1番、みやこ!⋯ 2番、はいほー!⋯ 』
合間に拍手が入り、次々と呼ばれていく。
1番じゃないという事はラストだ。
蛍の引きの強さに感謝しながら発表を待った。
『7番、Juice!… 8番来栖樹里、⋯ 9番、Cross gate!
⋯ 10番、ナナツボシ!
以上、10組のアーティストの方々です。ここに、ミュージックフェスの開幕を宣言します!』
再び割れんばかりの拍手と歓声が聞こえると、ステージ前の仕掛けが火花を散らした。
『それでは出演者の方々には、準備に入っていただきたいと思います』
その合図で全員がステージ袖に向かう。
『その間に審査員の方にもお話伺いましょう。雨野さん』
「はーい!今日はすごく楽しみにしていました⋯ 」
─おい、まてまて。
母さんまで審査員にいるってのはどういう事だ?
審査員席の一番端から聞こえた声に思わず振り返る。
─身内多すぎだろ。
まぁ有利なんだろうけど、それ以上にやりにくい。
「あれ?撫子さん?」
「みたいだな」
「秋、その顔⋯ 」
「ちょっと呆れちゃって⋯ 結局決めるのは一般票なんだ。このくらい許される」
そう言って乗り切ると、楽屋に向かった。
「秋、蛍くん!ラストなんて引き良いね」
楽屋前で待ち構えていた鷹城から声がかかる。
「引きも何も無いだろ。このメンツ」
「あれ?知らなかったような口振り。てっきり撫子さんから聞いているもんだと思っていたよ」
「撫子さんに、ミュージックフェス出るって言った時は確か “観に行けなくて残念” って言っていた気がする」
蛍の言葉で食事会の時の映像が頭に浮かぶ。
─知っててわざわざ言わなかったのか?
観るのではなく出るからってところか⋯
母さんなら言いそうなことだ。
「千尋達がいる事すら、さっき鷹城が迎えに行くって言う時まで忘れていたくらいだ。そんなの覚えていない。
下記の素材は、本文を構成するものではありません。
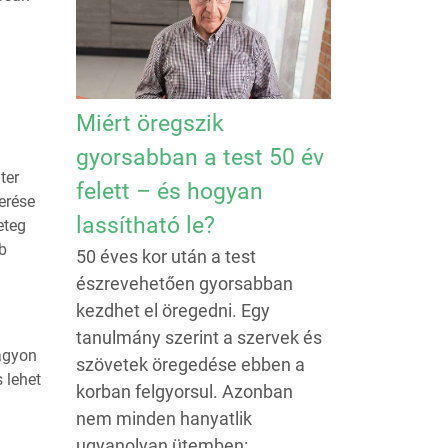
Miért öregszik
gyorsabban a test 50 év
ter
felett – és hogyan
erése
lassítható le?
eteg
b
50 éves kor után a test
észrevehetően gyorsabban
kezdhet el öregedni. Egy
tanulmány szerint a szervek és
agyon
szövetek öregedése ebben a
 lehet
korban felgyorsul. Azonban
nem minden hanyatlik
ugyanolyan ütemben:...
このタイミングであの人に見せる事になるなんて思わなかったよ」
呆れた様に溜め息を交えて言ってみたけど、蛍も鷹城も笑っていた。
─本当はいつか見てもらわなきゃと思っていたから、丁度良かったのかもしれない。
お互い、仕事になるとは思わなかったけど。
出番まで2時間はあるだろうし、同じ事務所って事で千尋達の楽屋にお邪魔しようとかと提案しようと思ったが、テンション維持のために口を閉じた。
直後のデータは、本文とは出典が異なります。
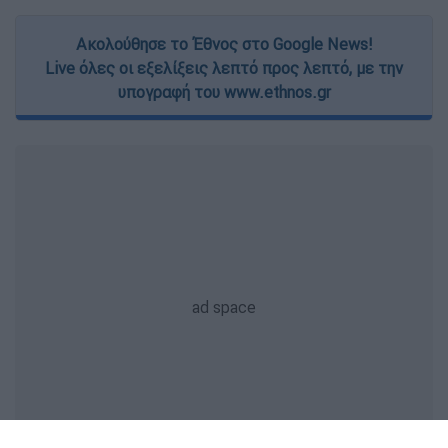
Ακολούθησε το Έθνος στο Google News!
Live όλες οι εξελίξεις λεπτό προς λεπτό, με την
υπογραφή του www.ethnos.gr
雪弥とはこの先話さない、避けるというわけではなくて、この本番前のテンションを潰したくなかった。
出演者は5ユニットずつ分けられてアウェイ感の半端ない楽屋でひたすら出番を待つ。
顔見知りがいる訳じゃないし、出番終わって後は待つだけの奴等は煩いし、こんなんだったら雪弥と睨み合った方が良かったかもしれない。
どうせ演奏中は審査員席にいるんだろう。